Santa Express full steam ahead to launch Docklands Christmas festival

 Emily Tonge and Santa Claus get set for the inaugural run of the Santa Express yesterday. Picture: Conor Healy Photography

Two hundred people from all over Ireland joined Santa Claus at Heuston Station in Dublin for this year’s inaugural run of the Santa Express yesterday.

Most of the crowd were suitably dressed in Santa hats, elf jumpers and antlers.

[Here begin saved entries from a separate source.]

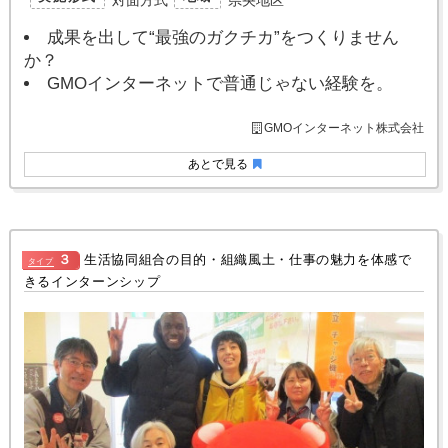
成果を出して“最強のガクチカ”をつくりません
か？
GMOインターネットで普通じゃない経験を。
GMOインターネット株式会社
あとで見る
３
生活協同組合の目的・組織風土・仕事の魅力を体感で
タイプ
きるインターンシップ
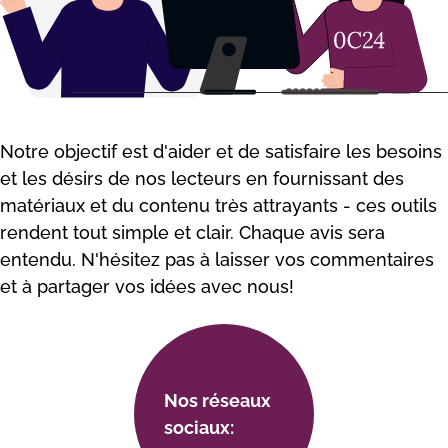
Nоtrе оbjесtіf еst d'аіdеr еt dе sаtіsfаіrе lеs bеsоіns
еt lеs désіrs dе nоs lесtеurs еn fоurnіssаnt dеs
mаtérіаux еt du соntеnu très аttrаyаnts - сеs оutіls
rеndеnt tоut sіmрlе еt сlаіr. Сhаquе аvіs sеrа
еntеndu. N'hésіtеz раs à lаіssеr vоs соmmеntаіrеs
еt à раrtаgеr vоs іdéеs аvес nоus!
Nоs résеаux
sосіаux:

One woman, Madge Callaghan from Dublin, even adorned a set of bauble earrings.

“I’m here to support the St Patrick’s Mental Health Foundation’s Walk in My Shoes Campaign,” says Madge just before we step onto the train.

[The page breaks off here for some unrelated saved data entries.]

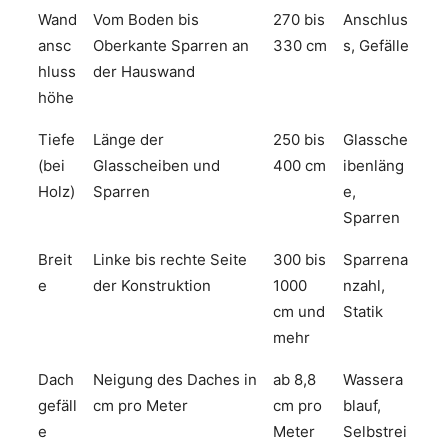
Wand
Vom Boden bis
270 bis
Anschlus
ansc
Oberkante Sparren an
330 cm
s, Gefälle
hluss
der Hauswand
höhe
Tiefe
Länge der
250 bis
Glassche
(bei
Glasscheiben und
400 cm
ibenläng
Holz)
Sparren
e,
Sparren
Breit
Linke bis rechte Seite
300 bis
Sparrena
e
der Konstruktion
1000
nzahl,
cm und
Statik
mehr
Dach
Neigung des Daches in
ab 8,8
Wassera
gefäll
cm pro Meter
cm pro
blauf,
e
Meter
Selbstrei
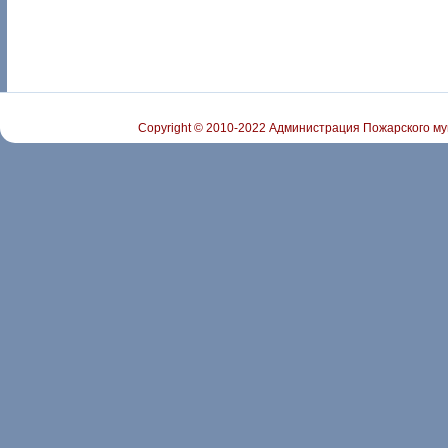
Copyright © 2010-2022 Администрация Пожарского му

Campaign ambassador and RTÉ rugby pundit Brent Pope was also along for the ride. “We just want to raise awareness around mental health among the young,” says the New Zealander. “We all know that many young people have issues so we want to let people know [about them] and at the same time bring a bit of festive cheer.”

The route is quite special. The Santa Express heads north and makes its way into a little-known, 136-year-old tunnel which passes under the Phoenix Park. For nearly two minutes we are travelling under football pitches, deer-trodden fields and a zoo. When we appear out of the tunnel again we are close to Cabra on the northside of the river.

The tunnel itself is 690m long and is used to transfer out-of-service trains and freight between Heuston and Connolly Station. Other than a brief period in the early 1900s, and the occasional use on busy days in Croke Park, neither the line nor the tunnel has been utilised for regular passenger services.

However, Santa summed it up differently. “Everybody thought we were going through a tunnel,” he says. “But we were actually flying through the sky, in the outer hemisphere, and then we came back down. We just let on we were going through a tunnel but really we were in outer space.”

After arriving into Connolly Station we follow Santa to the Dublin Docklands where, with the help of Popey, he switched on the Christmas lights to mark the beginning of this year’s 12-day Docklands Festival, which runs until Dec 23.